_What the task asks_
Copy every line of the data that includes the string "START".

*** Exercise input Section Begins ***

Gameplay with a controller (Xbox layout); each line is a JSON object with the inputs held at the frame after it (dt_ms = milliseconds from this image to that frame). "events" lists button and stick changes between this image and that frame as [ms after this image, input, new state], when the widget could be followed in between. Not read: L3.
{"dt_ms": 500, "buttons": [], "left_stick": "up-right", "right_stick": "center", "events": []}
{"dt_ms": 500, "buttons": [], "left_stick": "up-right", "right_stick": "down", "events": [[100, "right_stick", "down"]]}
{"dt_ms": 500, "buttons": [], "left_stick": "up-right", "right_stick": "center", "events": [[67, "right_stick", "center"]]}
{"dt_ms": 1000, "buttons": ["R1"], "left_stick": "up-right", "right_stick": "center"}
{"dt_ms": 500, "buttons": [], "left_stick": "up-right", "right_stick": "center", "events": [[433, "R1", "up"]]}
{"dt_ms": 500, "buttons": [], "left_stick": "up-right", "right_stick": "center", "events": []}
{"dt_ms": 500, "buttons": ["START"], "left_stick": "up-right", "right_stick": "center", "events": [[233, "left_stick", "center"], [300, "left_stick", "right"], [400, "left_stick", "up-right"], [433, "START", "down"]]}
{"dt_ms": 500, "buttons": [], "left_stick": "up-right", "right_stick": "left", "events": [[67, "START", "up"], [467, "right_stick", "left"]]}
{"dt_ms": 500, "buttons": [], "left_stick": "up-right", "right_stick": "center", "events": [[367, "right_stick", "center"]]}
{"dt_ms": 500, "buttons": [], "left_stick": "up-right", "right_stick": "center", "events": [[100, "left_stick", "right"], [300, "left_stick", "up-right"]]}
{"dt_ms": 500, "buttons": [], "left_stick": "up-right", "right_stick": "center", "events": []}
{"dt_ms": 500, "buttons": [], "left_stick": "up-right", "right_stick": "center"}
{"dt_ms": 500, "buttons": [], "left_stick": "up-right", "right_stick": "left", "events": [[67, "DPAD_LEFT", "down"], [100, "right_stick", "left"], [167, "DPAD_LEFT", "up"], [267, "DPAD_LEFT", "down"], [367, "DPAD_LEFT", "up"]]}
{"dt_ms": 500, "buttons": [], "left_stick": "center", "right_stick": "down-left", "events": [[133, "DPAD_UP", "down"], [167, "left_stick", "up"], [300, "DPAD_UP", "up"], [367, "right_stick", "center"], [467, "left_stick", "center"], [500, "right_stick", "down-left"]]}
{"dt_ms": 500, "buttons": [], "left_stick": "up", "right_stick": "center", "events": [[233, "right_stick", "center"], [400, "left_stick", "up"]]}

*** Exercise input Section Ends ***

_Solution to this task_
{"dt_ms": 500, "buttons": ["START"], "left_stick": "up-right", "right_stick": "center", "events": [[233, "left_stick", "center"], [300, "left_stick", "right"], [400, "left_stick", "up-right"], [433, "START", "down"]]}
{"dt_ms": 500, "buttons": [], "left_stick": "up-right", "right_stick": "left", "events": [[67, "START", "up"], [467, "right_stick", "left"]]}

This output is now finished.